─── RECORDS SUPPLIED ───

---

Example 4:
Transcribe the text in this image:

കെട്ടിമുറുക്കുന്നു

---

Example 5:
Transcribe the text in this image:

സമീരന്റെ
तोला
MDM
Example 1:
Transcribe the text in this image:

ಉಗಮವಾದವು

───

ACTIVITY - Every one of the records is to be copied word for word.

RESPONSE TO THE TASK -
---

Example 4:
Transcribe the text in this image:

കെട്ടിമുറുക്കുന്നു

---

Example 5:
Transcribe the text in this image:

സമീരന്റെ
तोला
MDM
Example 1:
Transcribe the text in this image:

ಉಗಮವಾದವು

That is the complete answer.